Some parents think that sharing with peers is unnecessary because then the child would have all the resources for a prosperous life. But in this scenario, there is a risk of bringing up a greedy child. On the other hand, if you consistently give everything to someone else, you will ultimately wind up with nothing. Experience has taught us that kids who don’t learn to say “no” in the present suffer from manipulation in the future. So how can you maintain equilibrium without sacrificing the treasured golden middle?
Parents must know what to do if their child begins to exhibit greedy, avaricious behavior. If the child gets angry when it is necessary to share, explain to them in a calm manner why sharing is so essential and why they shouldn’t cut corners. Give examples from the real life of what happens when a child does not share toys. Find stories or cartoons where the characters are stingy and encounter challenges. Talk to them after reading to find out what they concluded and whether they realized it was terrible to be too frugal.
Why Does the Child Become Greedy?
There are multiple answers to this question such as:
- First of all, ask yourself “what is the reason that my baby is greedy”. Often it is that the child lacks parental love, affection, and attention.
- Sometimes greed emerges as a logical outcome of the kid’s single-parent home life and his need for connection with his absent parent, when buying gifts they view it as a highly valued action.
- The child is envious of their younger sibling. They will naturally show greed and hostility against their brother or sister if they receive more attention and parental love.
- Living in poverty, when a child views toys as a luxury, worries that they will be damaged or ruined by others, and observes how other kids have access to all they need (modern games, sports equipment, family outings to kid-friendly attractions, etc.).
- When the child is extremely shy and their only friends are toys, it is natural that he or she doesn’t want to share them.
An unhealthy or excessive sense of ownership is possible. A baby is not innately greedy; rather, they progressively become acclimated to it in the family and can even turn into a selfish and ungrateful child.
How to Teach a Child not to Be Greedy?
You might think to yourself “my child is greedy”, “my child is not sharing with their peers”, and “how can you teach your baby not to be greedy?”. Parents themselves have the key to resolving this issue as they should always be a good example for their child. The most effective weapon in the struggle against undesirable qualities is this. Concentrate on what you can give, not what you want to gain. Don’t simply give to people on special occasions; do something nice for them all year long. Remember to express gratitude and kind behavior towards others and instruct kids to do the same.

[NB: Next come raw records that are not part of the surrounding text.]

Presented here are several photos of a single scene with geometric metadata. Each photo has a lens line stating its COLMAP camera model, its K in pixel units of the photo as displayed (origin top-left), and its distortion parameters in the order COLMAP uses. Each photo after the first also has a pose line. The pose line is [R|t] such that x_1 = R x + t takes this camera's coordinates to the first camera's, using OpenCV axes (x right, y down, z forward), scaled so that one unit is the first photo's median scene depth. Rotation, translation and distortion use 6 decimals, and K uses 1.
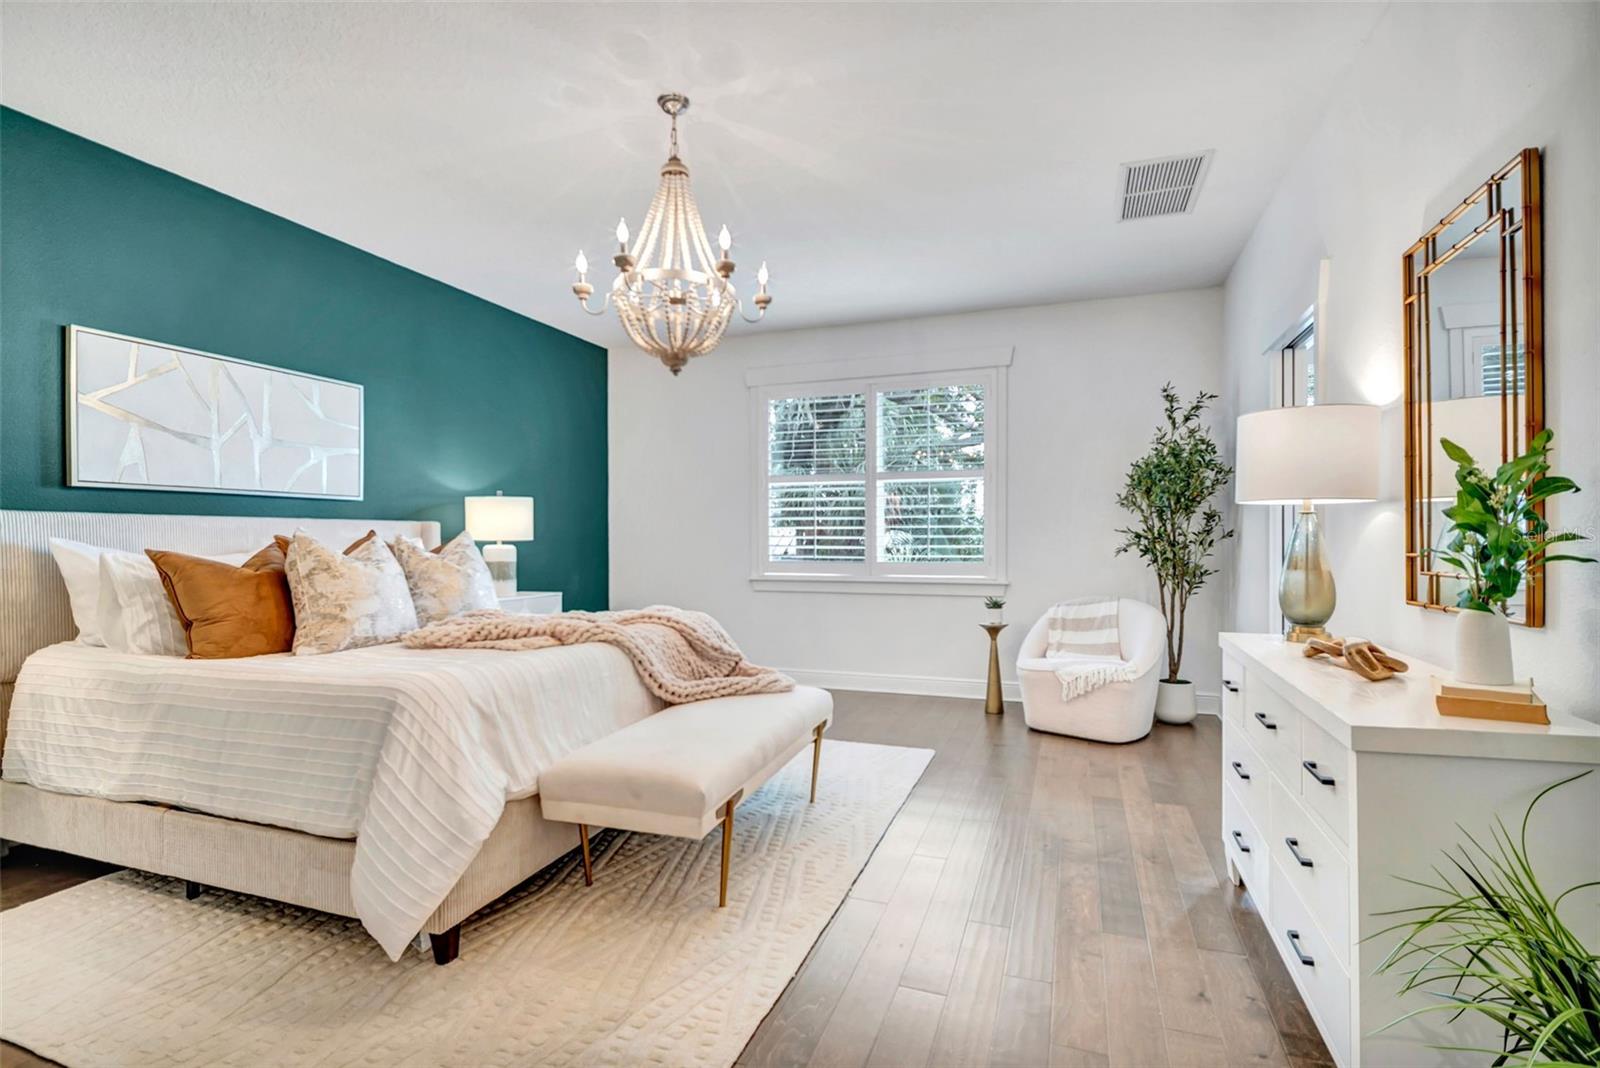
lens RADIAL K [[741.2, 0, 811.5], [0, 741.2, 545.3], [0, 0, 1]] dist [0.003172, -0.008005]
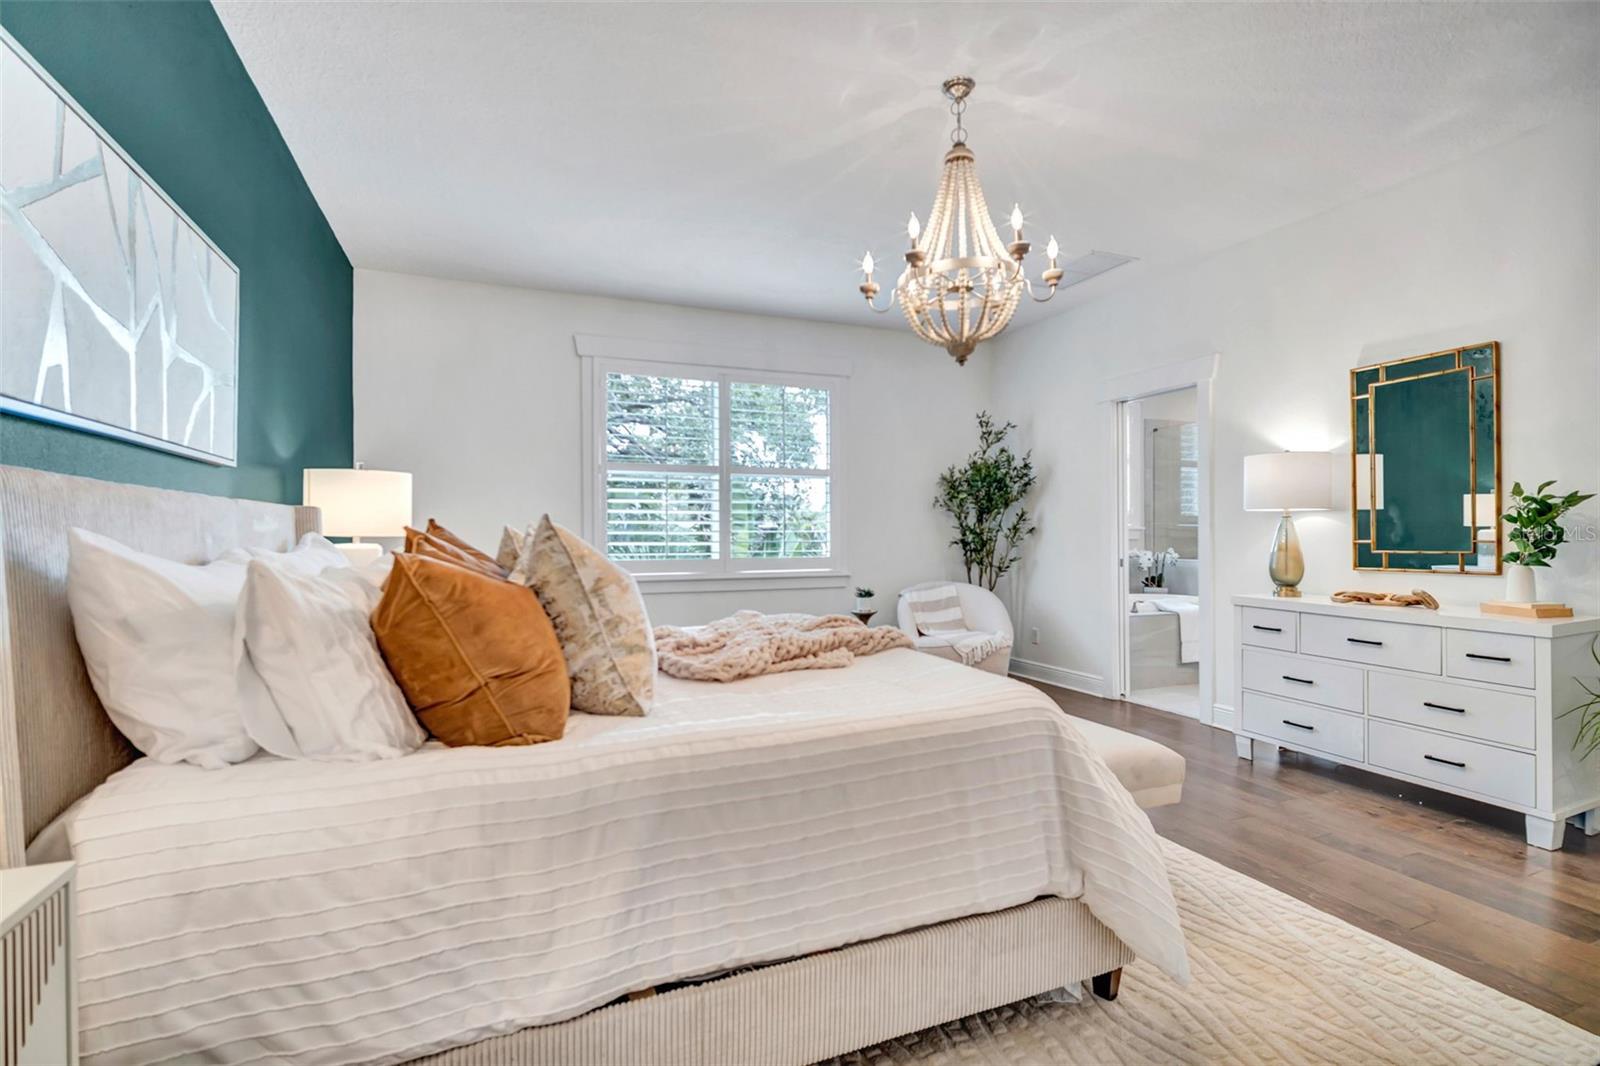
lens RADIAL K [[750.5, 0, 810.5], [0, 750.5, 536.8], [0, 0, 1]] dist [0.002419, -0.009357]
pose [[0.744399, -0.002780, 0.667730, -0.970083], [0.007101, 0.999968, -0.003753, -0.001348], [-0.667698, 0.007535, 0.744394, 0.389603]]
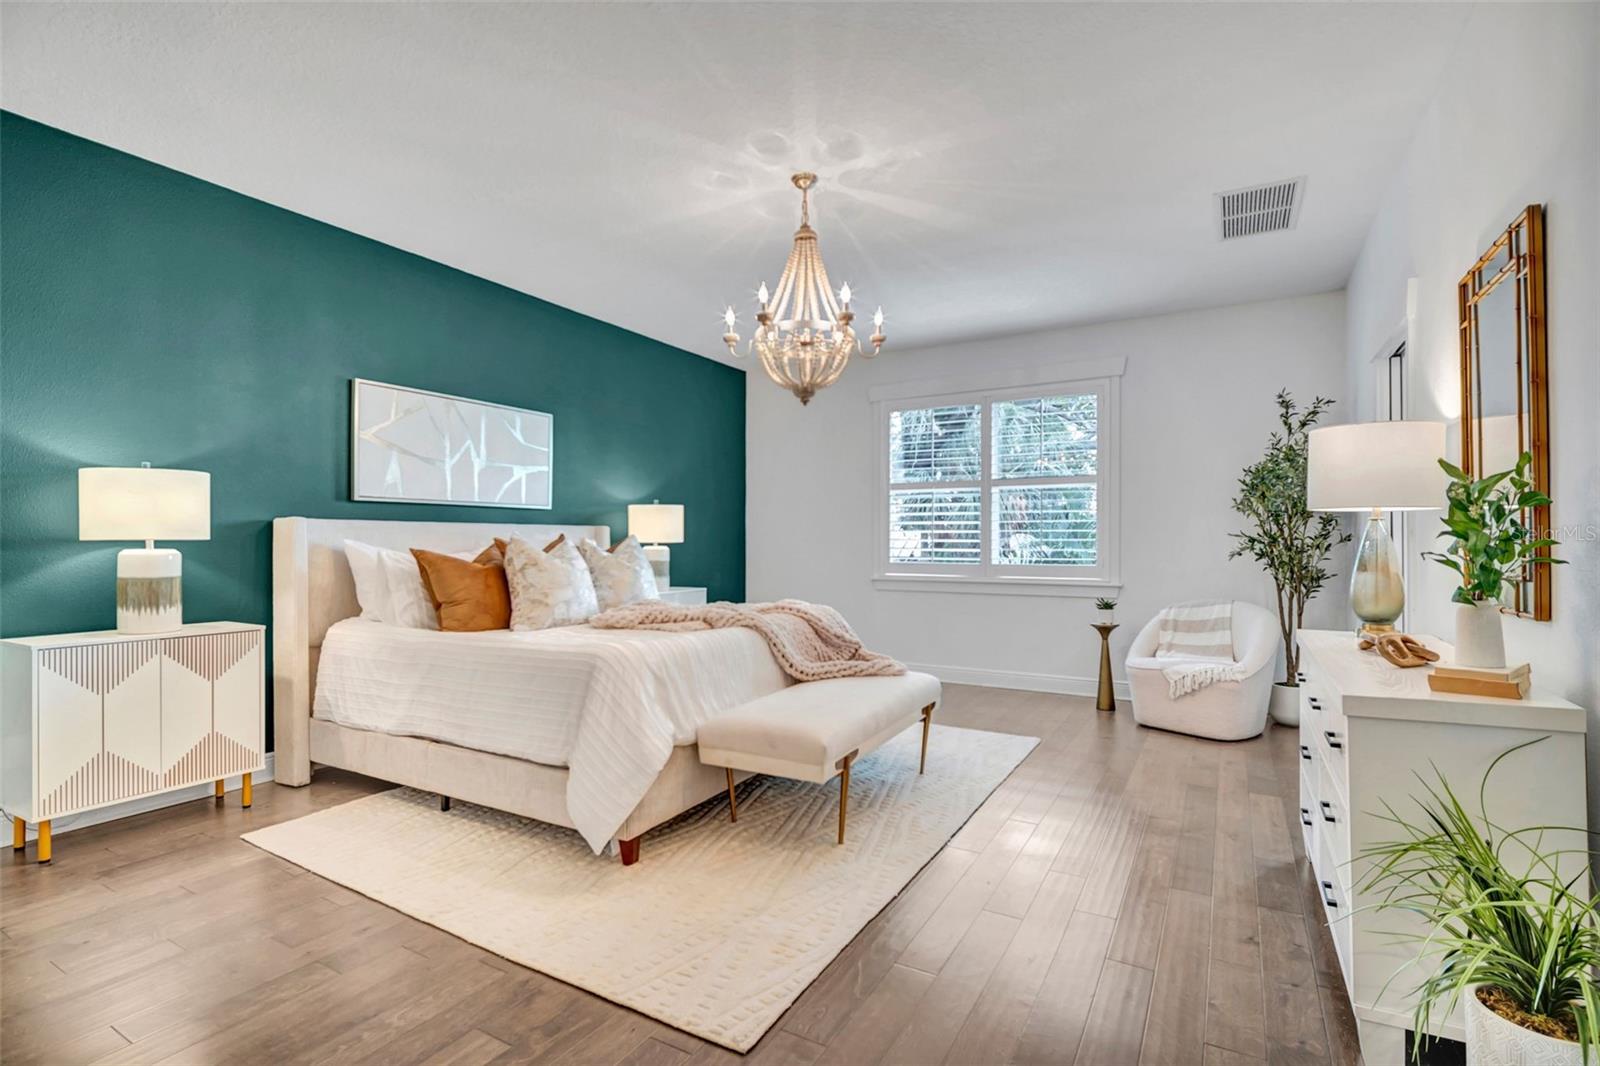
lens RADIAL K [[739.5, 0, 809.3], [0, 739.5, 537.0], [0, 0, 1]] dist [0.002983, -0.009072]
pose [[0.984539, 0.001854, -0.175155, 0.032886], [-0.004500, 0.999882, -0.014709, 0.001437], [0.175107, 0.015270, 0.984431, -0.170299]]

You should keep in mind the fundamental principles of behavior if the child refuses to share his toys with other kids or takes someone else’s and refuses to return them:
- it’s crucial to remain calm, refrain from yelling, and be nice when your little one refuses to share their toy;
- it is not appropriate to refer to them as greedy;
- requests to share should be made in a soft, calm voice;
- it frequently helps to divert the child’s attention;
- you should not argue with the parents of the other children;
- the child is painfully aware of the situation when the parents take the toy from them and give it to others.
No parent wants to hear that their child is referred to as greedy. But until the child learns to handle disagreements on their own, you must teach by showing.
How to Prevent your Child from Becoming Greedy
Keep in mind that social motivations start to grow along with actual compassion after three years old. If you start teaching your child good manners before this moment, a child whose property rights have not been recognized will not recognize and respect the other person’s property rights.
There can be no discussion about greed when the infant is just one year old. It is unnecessary to exert pressure on the child’s moral ideals at this early stage of child development.
At the age of two, a child realizes that there are things that belong to them and there are things that belong to others. The infant has to be taught that their possessions belong to them alone and that no one is permitted to remove them without their consent.
At the age of three, a child must learn to say a resounding “no”. If not, they will be misled, and their life will become a nightmare. Parents must teach their children that there is a difference between refusal and greed. Denial is the protection of one’s possessions, and greed is a bad and harmful trait.
At the age of four, a child enters a new stage of socialization. Communication will be in the foreground, and things already play a secondary role, they only help to start a conversation and find friends. At this age, youngsters are aware that sharing chocolates, borrowing a typewriter or toy, or lending a pen would make it simpler for them to communicate with friends. And your role as the parent is to encourage it.